Aceh sedang tidak baik-baik saja.

QRIS Mengancam Dominasi Dolar? Ini Reaksi Trump dan Pemerintah AS

Data BI mencatat, volume transaksi pembayaran digital melalui QRIS mengalami peningkatan yang cukup signifikan, yaitu sebesar 169,15% dibandingkan ...

Dalam beberapa tahun kemarin Indonesia mengalami sebuah penemuan terhebat dalam hal pembayaran digital, yaitu hadirnya sistem pembayaran baru yang berupa QR Code yang dinamakan QRIS, sistem pembayaran ini dikembangkan oleh BI pada 17 Agustus 2019, Kehadiran Layanan Quick Response Code Indonesian (QRIS) membuat pemerintah Amerika Serikat (US) saat ini kepanasan. Presiden Amerika Serikat, yaitu Donald Trump, melalui United States Trade Representative (USTR) dalam pidato tersebut mereka merasa bahwa mereka sama sekali tidak terlibat dengan adanya pembayaran yang dibuat oleh Bank Indonesia tersebut.

DATA UNTUK DITINJAU:
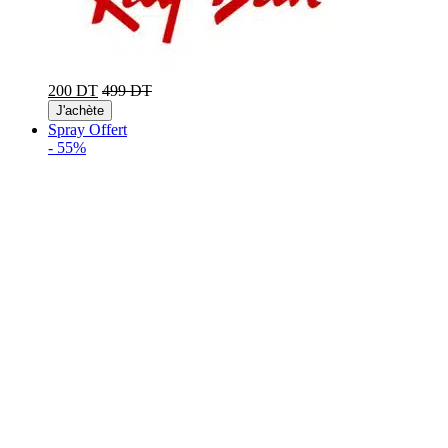
200 DT
499 DT
J'achète
Spray Offert
-
55%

TUJUAN TUGAS: Salin kata demi kata bagian teks tentang QRIS, mulai dari "Data BI mencatat, volume" dan terus sampai "Bank Indonesia tersebut.".

HASIL LATIHAN:
Data BI mencatat, volume transaksi pembayaran digital melalui QRIS mengalami peningkatan yang cukup signifikan, yaitu sebesar 169,15% dibandingkan ...

Dalam beberapa tahun kemarin Indonesia mengalami sebuah penemuan terhebat dalam hal pembayaran digital, yaitu hadirnya sistem pembayaran baru yang berupa QR Code yang dinamakan QRIS, sistem pembayaran ini dikembangkan oleh BI pada 17 Agustus 2019, Kehadiran Layanan Quick Response Code Indonesian (QRIS) membuat pemerintah Amerika Serikat (US) saat ini kepanasan. Presiden Amerika Serikat, yaitu Donald Trump, melalui United States Trade Representative (USTR) dalam pidato tersebut mereka merasa bahwa mereka sama sekali tidak terlibat dengan adanya pembayaran yang dibuat oleh Bank Indonesia tersebut.